**TASK OBJECTIVE**. Each line with the string "further" is to be copied from the records below.

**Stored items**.
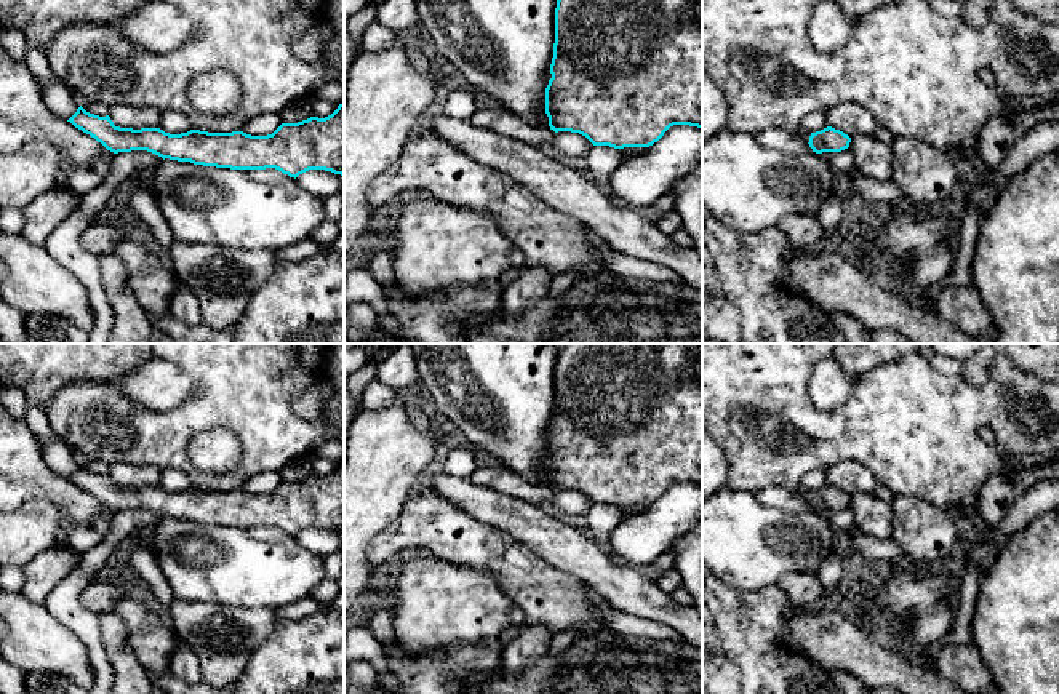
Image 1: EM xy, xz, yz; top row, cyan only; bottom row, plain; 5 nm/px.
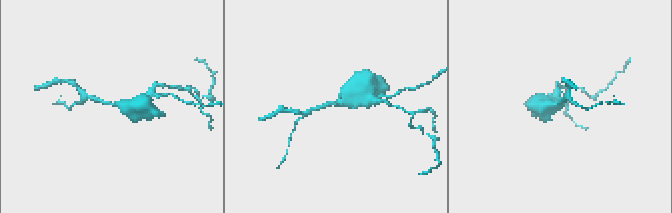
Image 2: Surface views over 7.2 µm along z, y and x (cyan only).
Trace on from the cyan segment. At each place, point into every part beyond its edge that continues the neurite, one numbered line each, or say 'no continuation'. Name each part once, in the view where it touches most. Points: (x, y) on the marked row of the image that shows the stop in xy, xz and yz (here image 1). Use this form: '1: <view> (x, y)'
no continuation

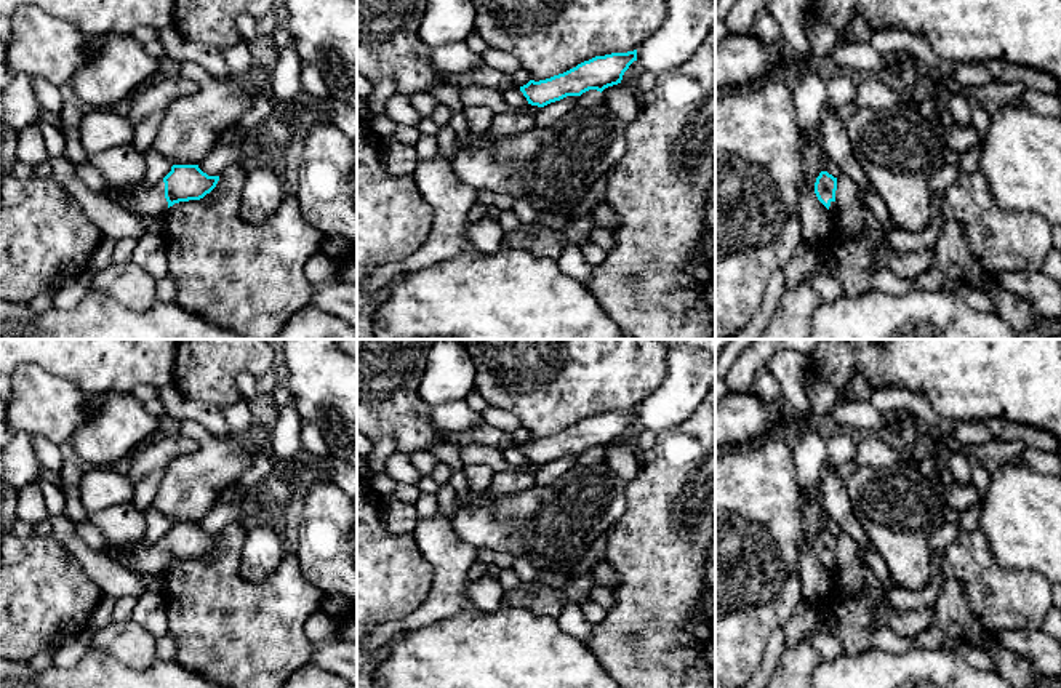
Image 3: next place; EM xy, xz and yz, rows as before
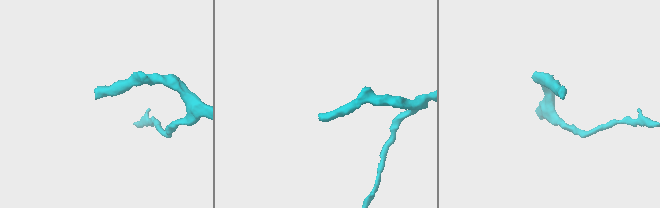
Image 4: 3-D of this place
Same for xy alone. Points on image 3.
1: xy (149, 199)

---

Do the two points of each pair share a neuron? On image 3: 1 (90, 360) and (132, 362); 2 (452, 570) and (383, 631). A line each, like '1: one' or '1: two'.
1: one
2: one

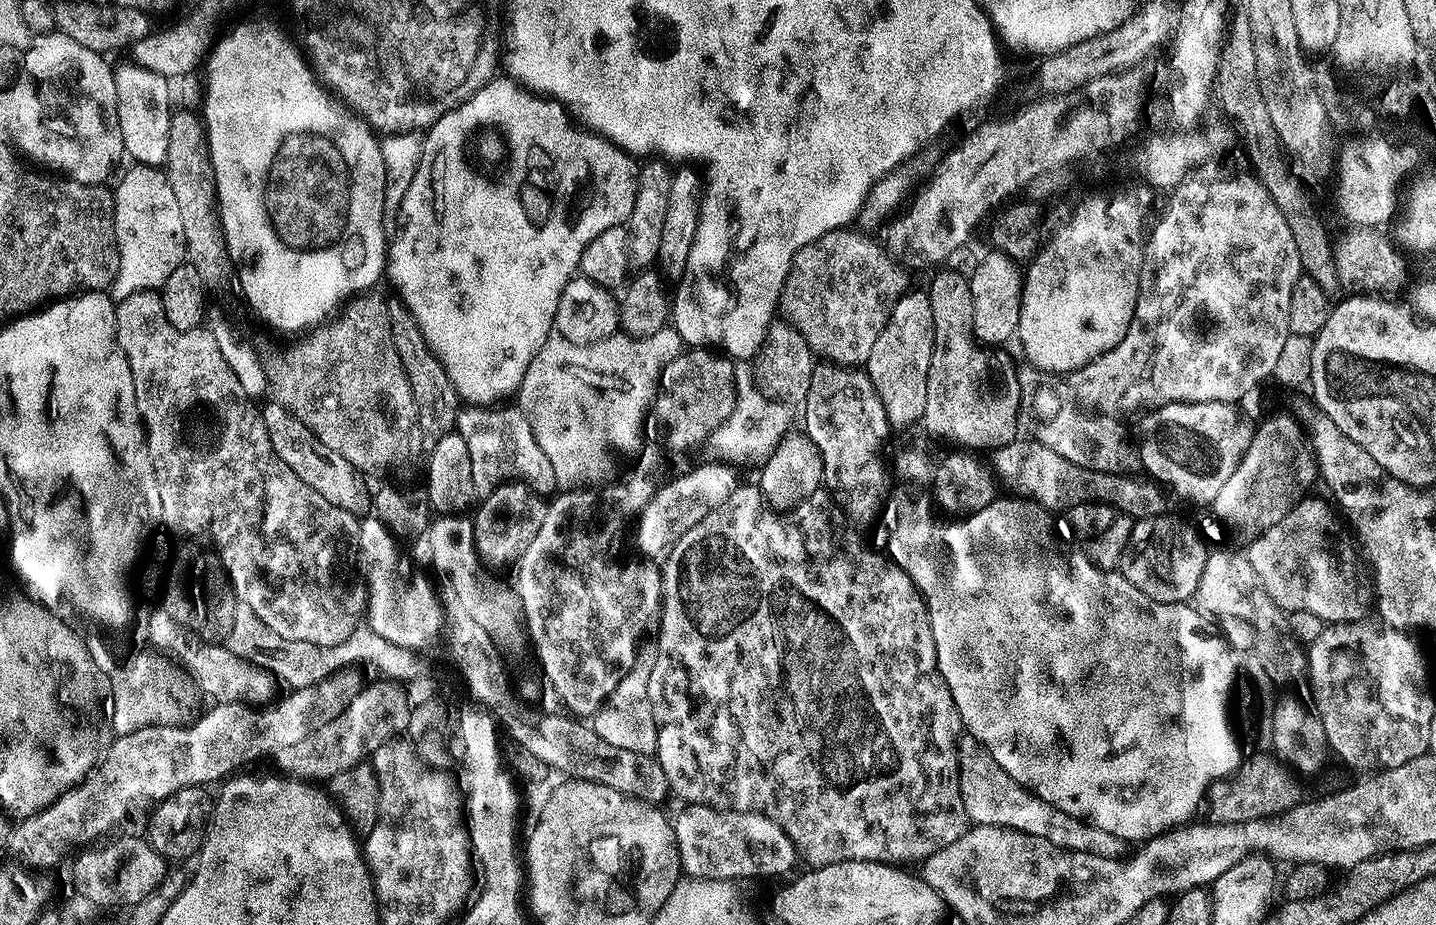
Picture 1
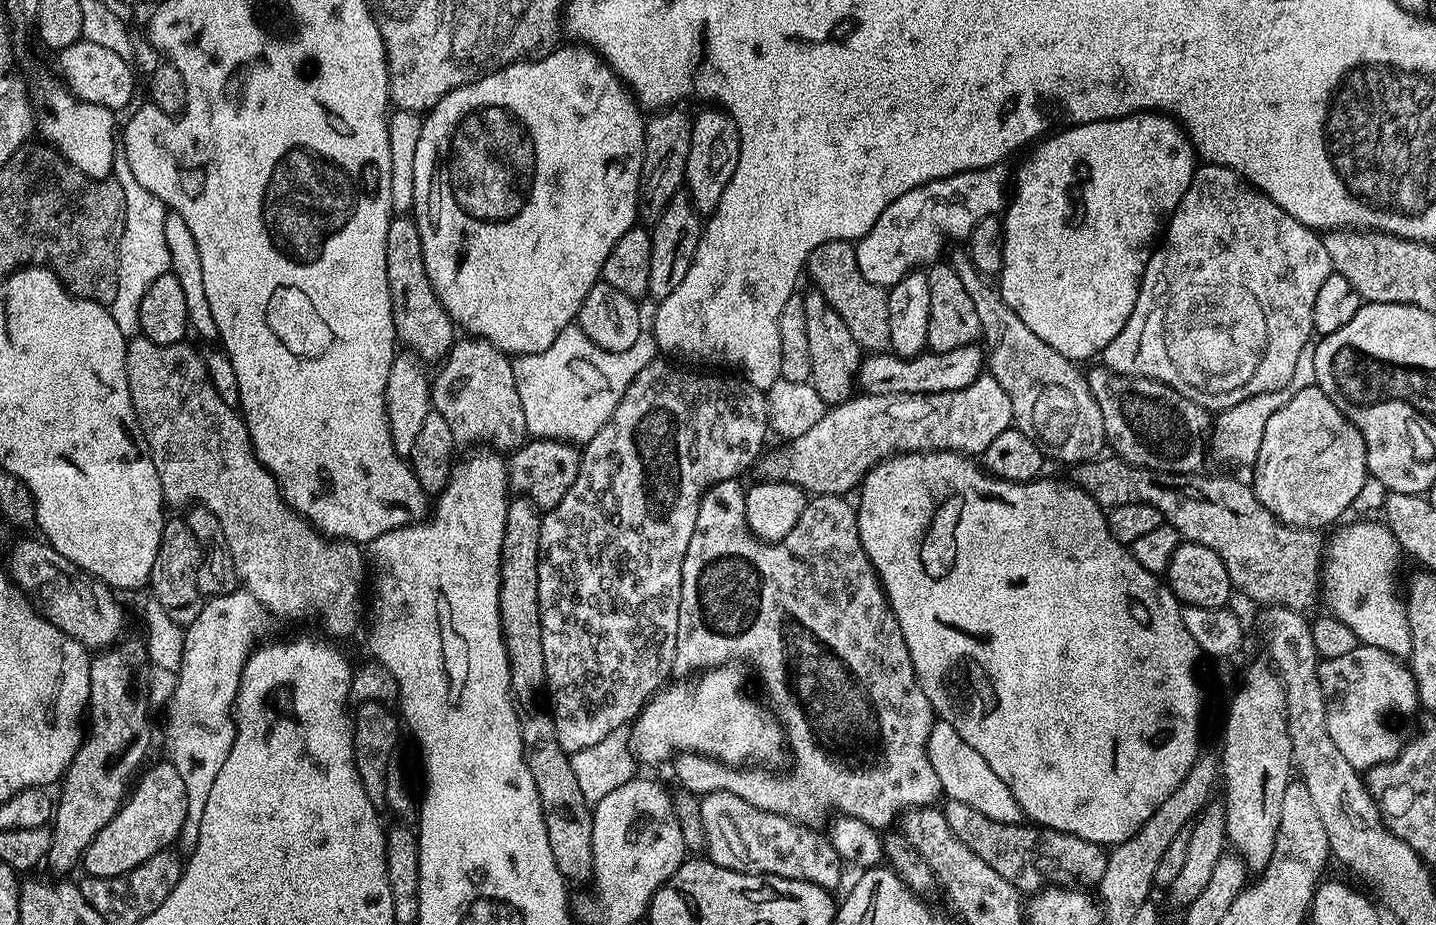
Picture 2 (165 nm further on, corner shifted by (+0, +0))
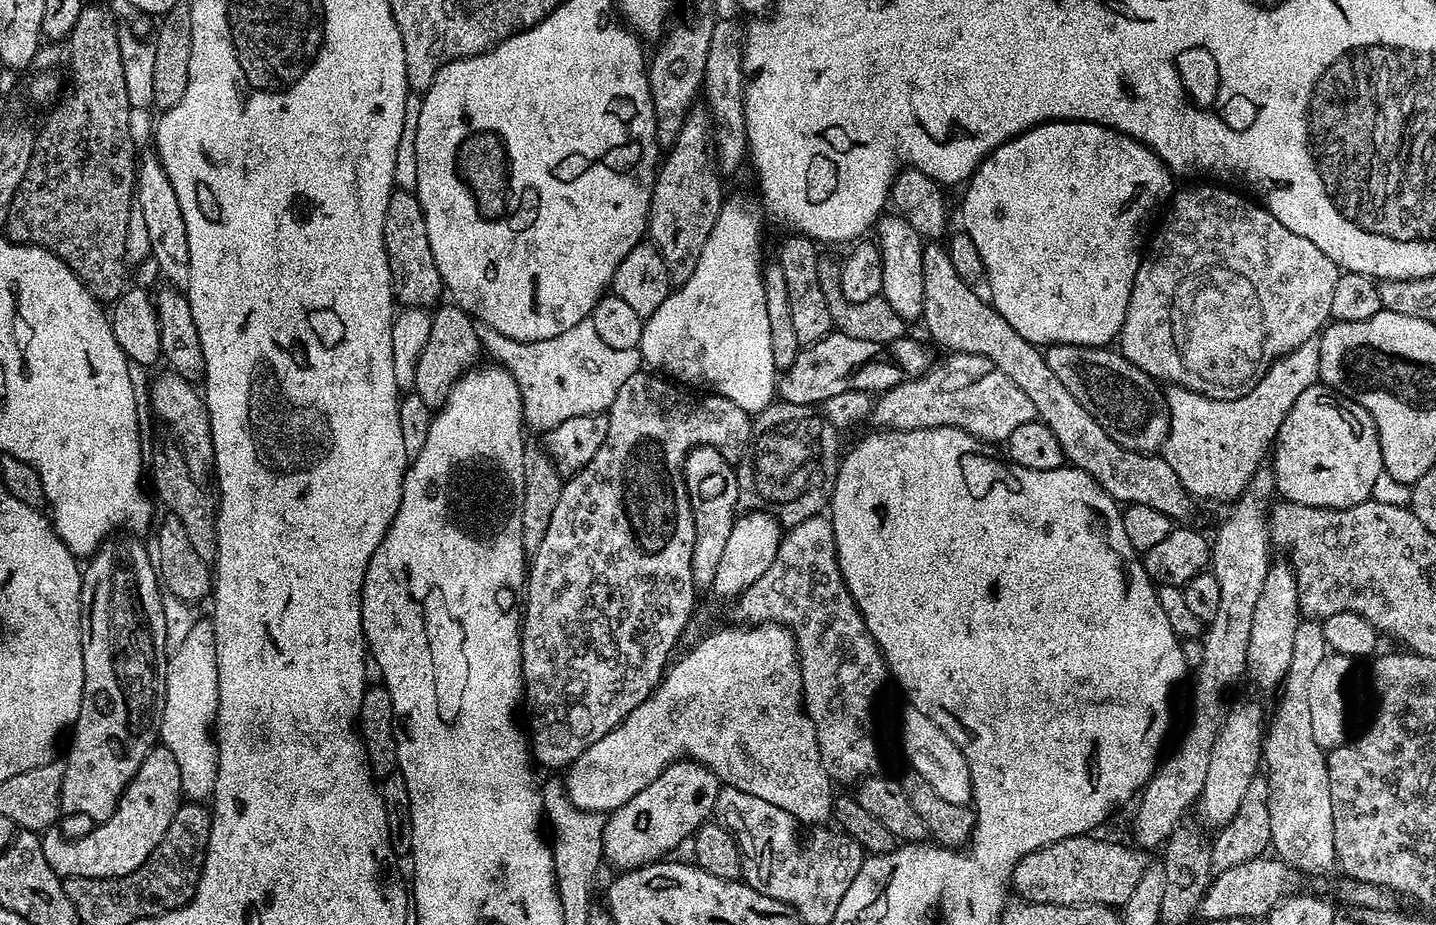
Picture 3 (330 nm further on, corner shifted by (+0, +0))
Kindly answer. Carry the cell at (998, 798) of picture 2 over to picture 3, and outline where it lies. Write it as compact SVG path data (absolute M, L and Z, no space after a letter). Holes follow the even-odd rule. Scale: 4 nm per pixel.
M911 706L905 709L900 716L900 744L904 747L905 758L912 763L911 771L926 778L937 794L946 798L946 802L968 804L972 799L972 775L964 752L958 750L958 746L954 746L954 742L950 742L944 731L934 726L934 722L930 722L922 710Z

**ANSWER FOR THE TASK**.
Picture 2 (165 nm further on, corner shifted by (+0, +0))
Picture 3 (330 nm further on, corner shifted by (+0, +0))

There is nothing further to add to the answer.